15 Aug Opportunities rise from travel chaos
Air travel got turned on its head again last week, as British authorities broke up a plot to smuggle explosives aboard U.S.-bound aircraft. For the vast majority of U.S. travelers, new regulations means more checked baggage, if only to be assured they have toothpaste and shampoo when they arrive at their destinations (I’m envisioning a new business opportunity in cosmetic kits sold at airport arrivals terminals). For the sake of security, we’ll all wait a little longer at baggage claim.

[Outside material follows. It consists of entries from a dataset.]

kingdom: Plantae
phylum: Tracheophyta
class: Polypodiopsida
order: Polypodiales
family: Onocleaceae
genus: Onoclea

It could be worse; you could be traveling internationally. Anyone traveling through the U.K. faces the real pain: an overseas flight with no laptop, no reading material, nothing but edited-for-airlines movies. With many investigations still underway, it’s not likely that the British Aviation Authority (BAA) will lift the ban on carry-on luggage any time soon. That means business travelers face a tough choice: leave the laptop at home or place it in checked luggage.
That’s no kind of choice, and it leaves U.S. to U.K. travelers with only one option – take the data and leave the laptop at home. I hate to sound opportunistic, but this is a choice that has finally made a market for an array of ultra-portable disk drive and portable applications solutions, from the likes of U3 and Route1 (among other alumni DEMO companies), as well as Web-based applications of all types.
Having critical data or even applications on a drive in the sky won’t make air travel time any more productive, but it will make work possible after you touch down.
For those who choose to check their laptops, expect to see a barrage of ads for the latest, greatest computer cases.
The most useful travel tips, though, will come from the road warriors who read the DEMOletter blog. These tips from the new frontier will help fellow travelers make the best of a bad situation.
This weekend, I take off for my first international travel since the new rules were imposed last week. I’ll report from the road, and I ask you do the same. How are you making business travel tenable? What are you doing to transport your technology? Let’s fill this column with comments and get everyone through this current crisis.